Top of Records for the task
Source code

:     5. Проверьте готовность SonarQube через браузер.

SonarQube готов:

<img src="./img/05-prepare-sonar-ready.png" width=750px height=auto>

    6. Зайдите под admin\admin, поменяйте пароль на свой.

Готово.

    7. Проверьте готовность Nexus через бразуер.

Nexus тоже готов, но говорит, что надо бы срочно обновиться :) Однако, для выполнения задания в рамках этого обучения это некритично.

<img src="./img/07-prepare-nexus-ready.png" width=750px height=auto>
Bottom of Records for the task
Top of Records for the task
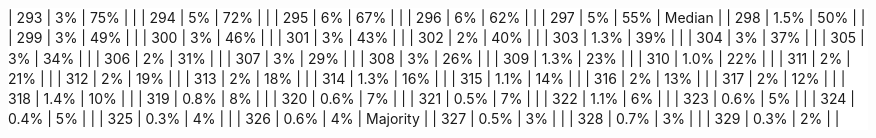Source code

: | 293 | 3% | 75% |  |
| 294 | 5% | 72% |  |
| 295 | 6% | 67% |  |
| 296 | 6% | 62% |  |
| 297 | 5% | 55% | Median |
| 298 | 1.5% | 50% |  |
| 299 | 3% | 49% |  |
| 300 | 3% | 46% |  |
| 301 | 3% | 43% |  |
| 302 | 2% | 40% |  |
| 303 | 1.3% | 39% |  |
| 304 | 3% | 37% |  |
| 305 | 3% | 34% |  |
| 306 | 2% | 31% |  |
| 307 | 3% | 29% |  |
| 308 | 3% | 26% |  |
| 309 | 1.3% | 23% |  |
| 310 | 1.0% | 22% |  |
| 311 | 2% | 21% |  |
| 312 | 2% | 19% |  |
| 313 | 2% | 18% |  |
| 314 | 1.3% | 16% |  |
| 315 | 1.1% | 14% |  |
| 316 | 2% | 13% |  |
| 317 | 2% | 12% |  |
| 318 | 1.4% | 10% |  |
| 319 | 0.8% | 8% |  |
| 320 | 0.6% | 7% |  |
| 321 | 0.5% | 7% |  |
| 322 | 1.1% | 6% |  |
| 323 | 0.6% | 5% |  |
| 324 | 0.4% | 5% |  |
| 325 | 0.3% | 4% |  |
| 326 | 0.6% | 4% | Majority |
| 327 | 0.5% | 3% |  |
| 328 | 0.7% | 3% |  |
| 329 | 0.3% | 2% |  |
Bottom of Records for the task
**Exercise aim**: When you reach the line containing "301 | 3% | 43%" in the data above, start copying exactly, and stop after the line containing "329 | 0.3% |".

**Exercise result**:
| 301 | 3% | 43% |  |
| 302 | 2% | 40% |  |
| 303 | 1.3% | 39% |  |
| 304 | 3% | 37% |  |
| 305 | 3% | 34% |  |
| 306 | 2% | 31% |  |
| 307 | 3% | 29% |  |
| 308 | 3% | 26% |  |
| 309 | 1.3% | 23% |  |
| 310 | 1.0% | 22% |  |
| 311 | 2% | 21% |  |
| 312 | 2% | 19% |  |
| 313 | 2% | 18% |  |
| 314 | 1.3% | 16% |  |
| 315 | 1.1% | 14% |  |
| 316 | 2% | 13% |  |
| 317 | 2% | 12% |  |
| 318 | 1.4% | 10% |  |
| 319 | 0.8% | 8% |  |
| 320 | 0.6% | 7% |  |
| 321 | 0.5% | 7% |  |
| 322 | 1.1% | 6% |  |
| 323 | 0.6% | 5% |  |
| 324 | 0.4% | 5% |  |
| 325 | 0.3% | 4% |  |
| 326 | 0.6% | 4% | Majority |
| 327 | 0.5% | 3% |  |
| 328 | 0.7% | 3% |  |
| 329 | 0.3% | 2% |  |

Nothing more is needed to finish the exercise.